## Excerpted text
· · · · · · ·

This is a fair example, presented without a bracelet, papers or box. (Important to remember – the previous STG10k Bonhams watches had bracelets, service history and boxes). Nor does it have the correct DO90 bezel, a trend I am seeing more and more at auctions – vintage Speedmasters being offered with modern bezels – presumably the original bezels are often sold separately ot used to enhance another, earlier watch.
This watch has a soft looking case, definitely polished, used and possibly polished again. The overall look is a used, serviced watch in not very original condition, with the wrong bezel and possibly service hands. With all this talk of service, don’t think this watch does not need immediate service, it does – by the look of the hour recorder which is not centred. This is a watch to buy and wear enjoy and slowly try to find another bezel. It should not go higher than the estimate to feel good on the wrist.
That said – there is a chance this is an attractive dial – if so then we could see it go higher. The photos are too harshly edited to be sure. This watch really needs closer inspection.
The first is the dial plots, and the over all look of the dial which I do not like. There is some damage to the minute track as well. We can all see the incorrect pusher and the dirt around it. The chrono hand I would expect to see a drop end. The endlinks do not fit, and the bracelet looks completely devoid of spring.
The DO90 is ghosting, and people are going for this – I don’t really like it enough to pay a premium.
This is a watch ripe for a sympathetic restoration and relume. I suspect an Italian dealer may buy it. A service, relume, aged correct hands, and a Michael Young bracelet restoration and he will sell it for $18,000. Have to sort out those endlinks too.
This is a dealer watch, one that may turn out quite well after a lot of work requiring a range of talents – although it will always be a restored watch. It’s originality left a long time ago.
Another tired example, but possibly with more originality. The bracelet endlinks give immediate concern, as in why and how did they get there? The 7912 bracelet is a plus as it looks in good condition – though this watch does not have the photos that the other lots do so I cannot tell.
The subdial is not centred, so immediate service required. Dial is correct and looks good. Pushers look original and in good condition, DO90 bezel has to be original to the watch in that condition, and in general I like the whole look of this.
The catalog says it is from a private owner, which is always better – if true.
On 6th December 2016 Christies are selling four Speedmasters in their watch sale. These are quite important watches and well above the usual for a B&M auction. Each is an interesting example of a rare reference. The sale is here.

· · · · · · ·

## Recorded data
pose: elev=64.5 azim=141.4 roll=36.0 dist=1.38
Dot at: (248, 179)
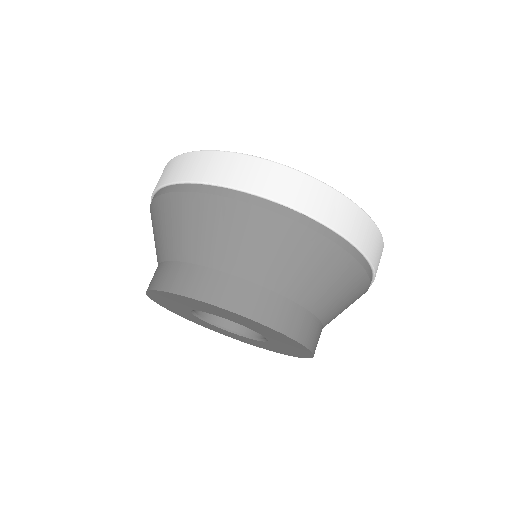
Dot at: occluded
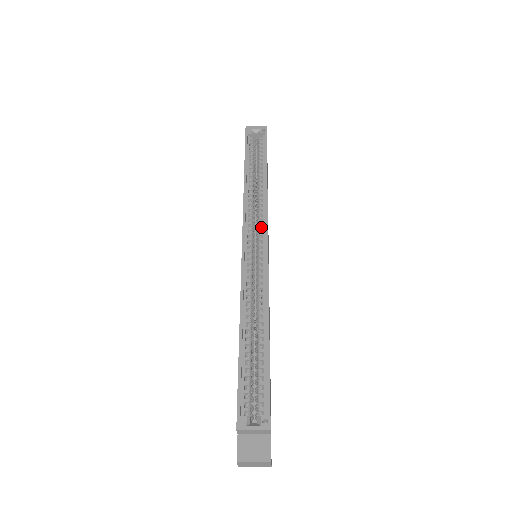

· · · · · · ·

## Task instructions
1 – Translate this sentence from the Speedmaster auction notes into French: "This watch really needs closer inspection."
2 – Print the stretch of the Speedmaster auction notes from "Another tired example, but" through "better – if true.".

## Solutions per task
1 – Cette montre mérite vraiment d'être examinée de plus près.

2 –
Another tired example, but possibly with more originality. The bracelet endlinks give immediate concern, as in why and how did they get there? The 7912 bracelet is a plus as it looks in good condition – though this watch does not have the photos that the other lots do so I cannot tell.
The subdial is not centred, so immediate service required. Dial is correct and looks good. Pushers look original and in good condition, DO90 bezel has to be original to the watch in that condition, and in general I like the whole look of this.
The catalog says it is from a private owner, which is always better – if true.